Als ich meine Zertifikat prüfte fiel mir auf, dass ich keinen DNS CAA Record für meine Domain habe:

Über diesen Typ Record hatte ich vorher noch nie etwas gehört. Also machte ich mich auf die Suche und fand das passende RFC (RFC 6844) von Januar 2013.
Dort wird definiert, dass der Record dafür gedacht ist den Certificate Authorities (CAs) mitzuteilen, welche CA ein Zertifikat für meine Domain ausstellen darf. Damit soll also der Missbrauch mit unautorisierten Zertifikaten eingedämmt werden.

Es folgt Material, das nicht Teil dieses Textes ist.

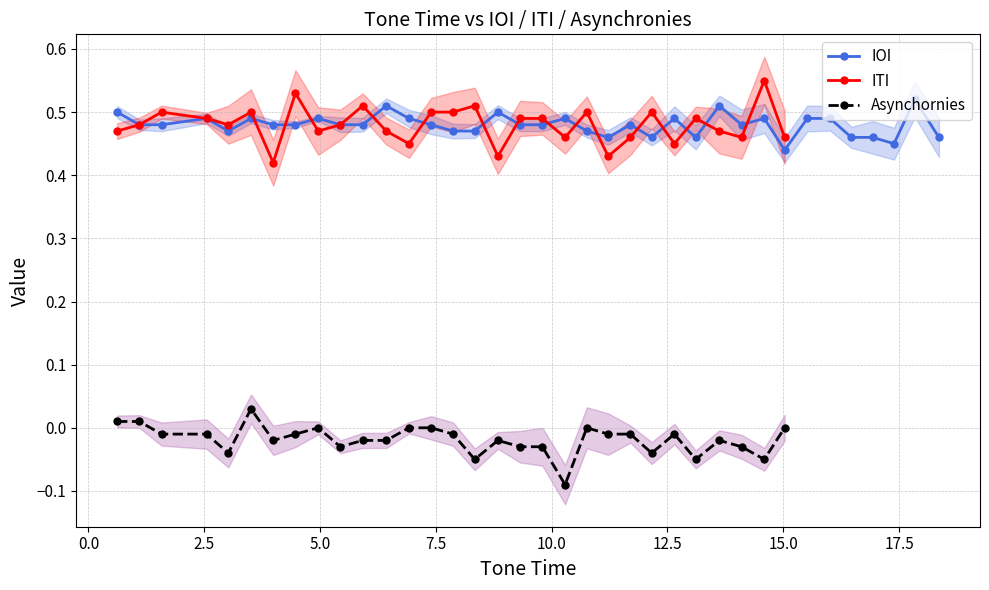

How many IOI values are between 0 and 1?

37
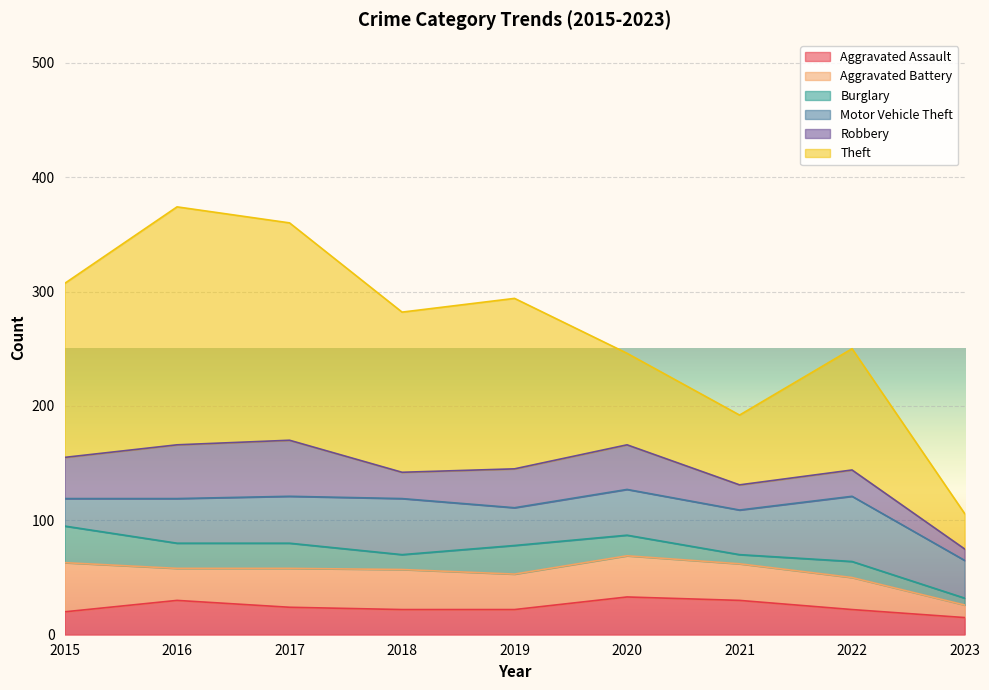

Where do Motor Vehicle Theft and Burglary first cross each other?

2015 and 2016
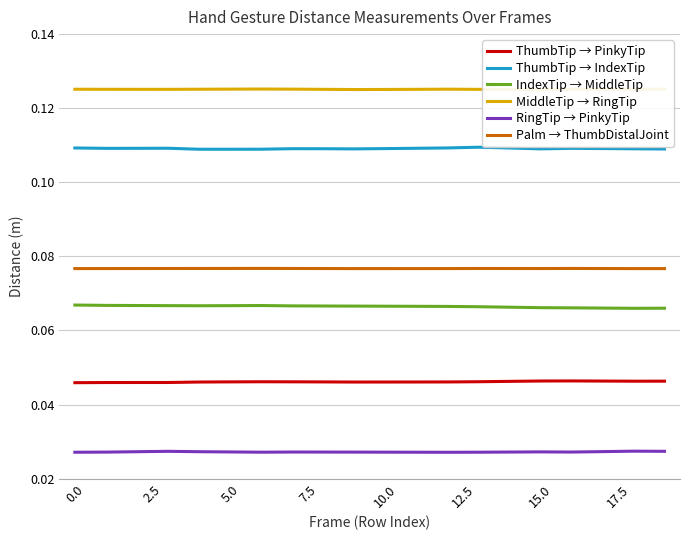

At how many categories does at least one series exceed 0?

20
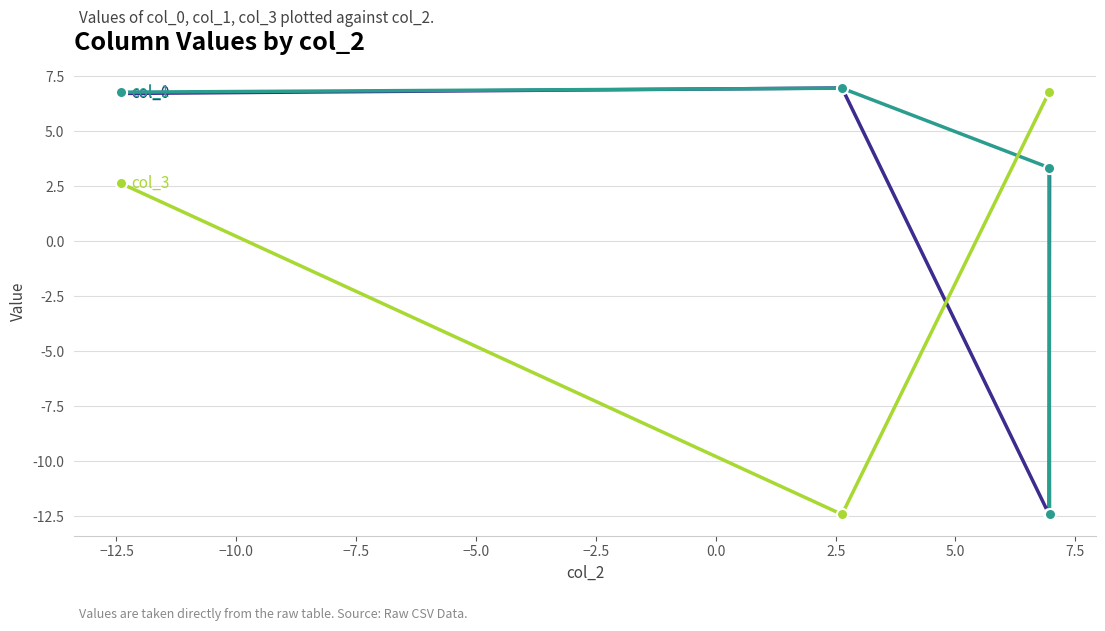

What is the minimum value shown in the chart?

-12.4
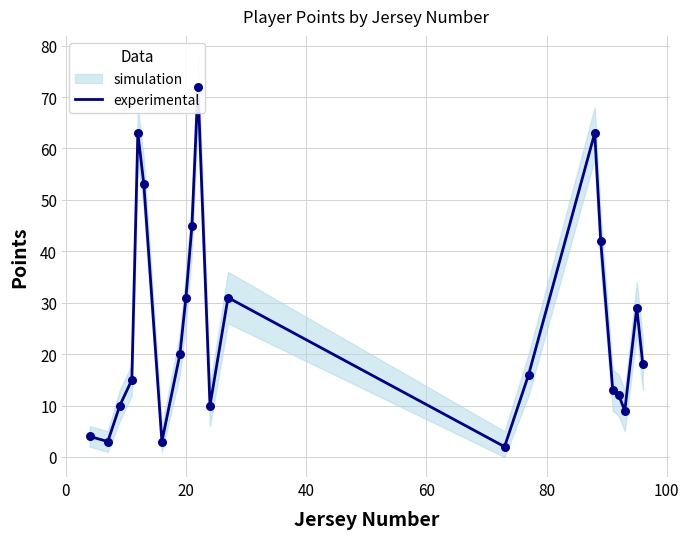

Which has a higher value, −20 or 8?

8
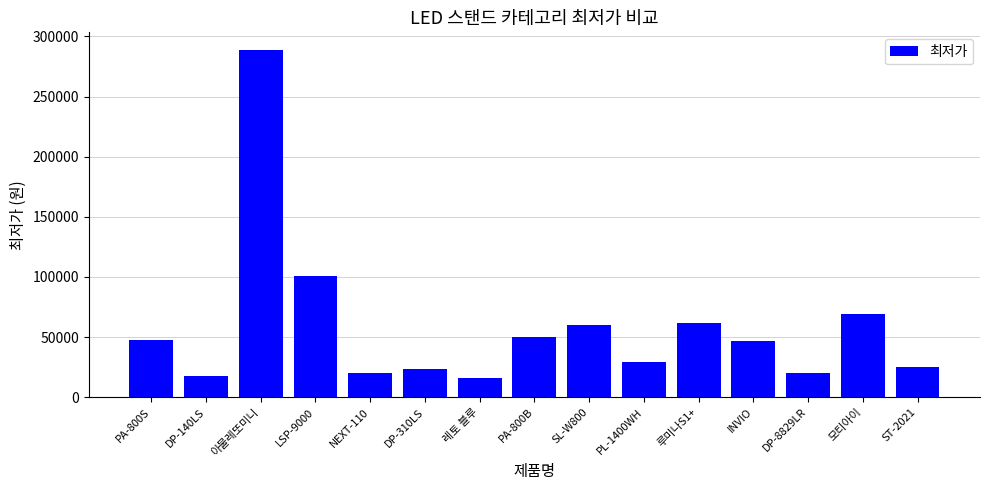

Between 아물레또미니 and PA-800B, which is larger?

아물레또미니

Der CAA-Record ist in den meisten DNS-Servern (z.B. BIND oder PowerDNS) implementiert und sieht wie folgt aus:

CAA <flags> <tag> <value>

flags: Ein vorzeichenloser Integer zwischen 0 – 255
tag: String, definiert welchen Typ von Zertifikat die CA ausstellen darf. Zulässige Typen sind „issue“ (normales Zertifikat) ,“issuewild“ (Wildcard Zertifikat) oder „iodef“ (URL für Missbrauchsmeldungen).
value: String, Name bzw. URL der CA

Hier sind einmal zwei Beispiele:

lnx21.de.    CAA 0 issue "letsencrypt.org"
lnx21.de.    CAA 0 issuewild "thawte.com"

Mit Hilfe dieser beiden Records ist es Let’s Encrypt erlaubt normale, einfache Zertifikate auszustellen. Thawte hingegen darf Wildcard-Zertifikate ausstellen.

Das ganze klingt also auf den ersten Blick sehr sinnvoll. Leider wird der Record aber noch nicht von allen CAs überprüft bzw. beachtet. Daher ist der Einsatzzweck momentan noch recht begrenzt. Sollten sich aber weitere CAs anschließen, so ist dies denke ich ein sehr wirkungsvolles und zugleich einfaches Mittel gegen den Missbrauch mit Zertifikaten.